Log Into an Existing Run

Use run_id to append drift metrics to a training or evaluation run:

import mlflow
from driftwatch.integrations.mlflow import MLflowDriftTracker

with mlflow.start_run() as run:
    # ... your training code ...
    model.fit(X_train, y_train)
    mlflow.log_metric("accuracy", 0.95)

    # Log drift alongside training metrics
    tracker = MLflowDriftTracker(experiment_name="my-model")
    tracker.log_report(report, run_id=run.info.run_id)

Extra Parameters

Pass additional context alongside drift data:

tracker.log_report(
    report,
    extra_params={
        "pipeline": "nightly-batch",
        "data_source": "s3://my-bucket/prod-data",
    },
    extra_tags={
        "triggered_by": "airflow",
    },
)

Named Runs

tracker.log_report(
    report,
    run_name="drift-check-2026-02-11",
)

Integration with Pipelines

Airflow Example

from airflow.decorators import task

@task
def check_drift():
    from driftwatch import Monitor
    from driftwatch.integrations.mlflow import MLflowDriftTracker

    monitor = Monitor(reference_data=load_reference(), features=FEATURES)
    report = monitor.check(load_production_data())

    tracker = MLflowDriftTracker(
        experiment_name="production-drift",
        tracking_uri="http://mlflow:5000",
        tags={"pipeline": "airflow"},
    )
    tracker.log_report(report)

    if report.has_drift():
        raise ValueError(f"Drift detected: {report.drifted_features()}")

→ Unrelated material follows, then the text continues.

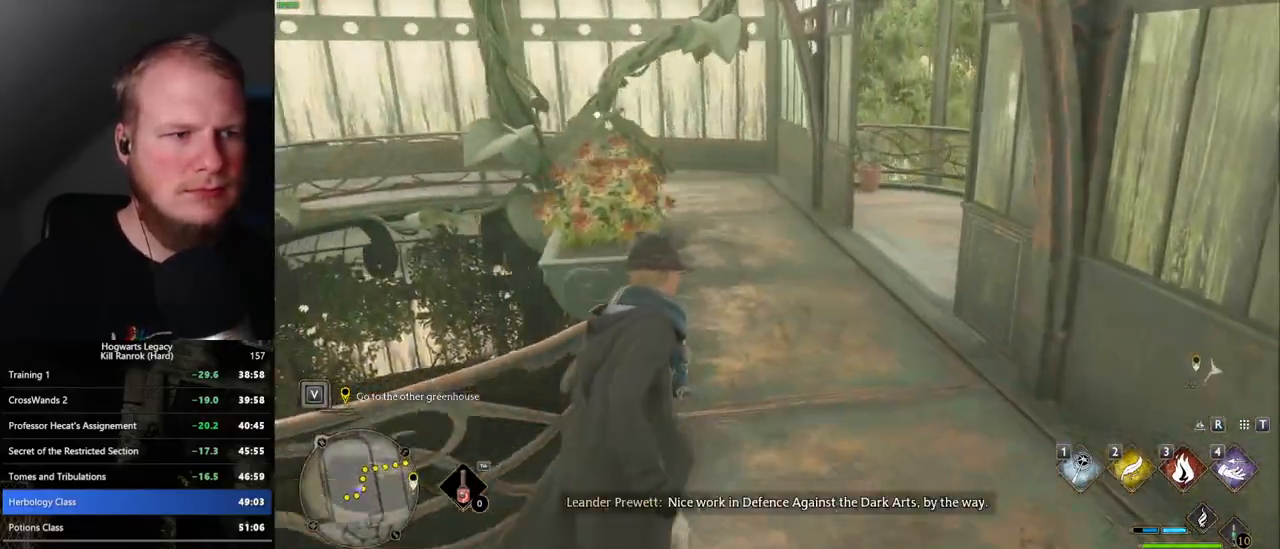
{"keys": ["w"], "mouse": [], "events": [[100, "f", "down"], [184, "f", "up"], [267, "f", "down"], [350, "f", "up"]]}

Combined with Slack Alerting

from driftwatch import Monitor
from driftwatch.integrations.mlflow import MLflowDriftTracker
from driftwatch.integrations.alerting import SlackAlerter

monitor = Monitor(reference_data=train_df, features=["age", "income"])
report = monitor.check(production_df)

# Log to MLflow
tracker = MLflowDriftTracker(experiment_name="production-drift")
tracker.log_report(report)

# Alert on Slack if drift detected
if report.has_drift():
    alerter = SlackAlerter(webhook_url="https://hooks.slack.com/...")
    alerter.send(report)

API Reference

driftwatch.integrations.mlflow.MLflowDriftTracker

MLflowDriftTracker(experiment_name: str = 'driftwatch', tracking_uri: str | None = None, prefix: str = 'drift', log_report_artifact: bool = True, tags: dict[str, str] | None = None)

Log drift detection results to MLflow.

Tracks drift metrics, parameters, and optional artifacts within an MLflow experiment. Can operate in two modes:

  1. Managed run (default): Creates a new MLflow run for each log_report() call, or appends to an active run.
  2. External run: Pass run_id to log_report() to log into an existing run (useful inside training pipelines).

Parameters:

Name Type Description Default
experiment_name str

MLflow experiment name. Created if it doesn't exist.

'driftwatch'
tracking_uri str | None

MLflow tracking server URI. If None, uses the currently configured tracking URI (env var or default).

None
prefix str

Prefix for all logged metric names (default: "drift"). Metrics are logged as {prefix}.{feature_name}.{stat}.

'drift'
log_report_artifact bool

If True, attach the full JSON drift report as an artifact to each run.

True
tags dict[str, str] | None

Additional tags to attach to every run.

None
Example
from driftwatch import Monitor
from driftwatch.integrations.mlflow import MLflowDriftTracker

monitor = Monitor(reference_data=train_df, features=["age", "income"])
report = monitor.check(production_df)

tracker = MLflowDriftTracker(experiment_name="my-model-drift")
tracker.log_report(report)

Example — inside an existing training run:

import mlflow

with mlflow.start_run() as run:
    # ... training code ...
    tracker = MLflowDriftTracker(experiment_name="my-model-drift")
    tracker.log_report(report, run_id=run.info.run_id)

log_report

log_report(report: DriftReport, run_id: str | None = None, run_name: str | None = None, extra_tags: dict[str, str] | None = None, extra_params: dict[str, Any] | None = None) -> str

Log a drift report to MLflow.

If run_id is provided, metrics are logged into that existing run. Otherwise, a new run is created (or the currently active run is used).

Parameters:

Name Type Description Default
report DriftReport

The DriftReport to log.

required
run_id str | None

Optional existing run ID to log into.

None
run_name str | None

Optional human-readable run name (ignored when run_id is provided).

None
extra_tags dict[str, str] | None

Additional tags for this specific run.

None
extra_params dict[str, Any] | None

Additional parameters to log alongside drift data.

None

Returns:

Type Description
str

The MLflow run ID that was used.

get_experiment_id

get_experiment_id() -> str

Return the MLflow experiment ID.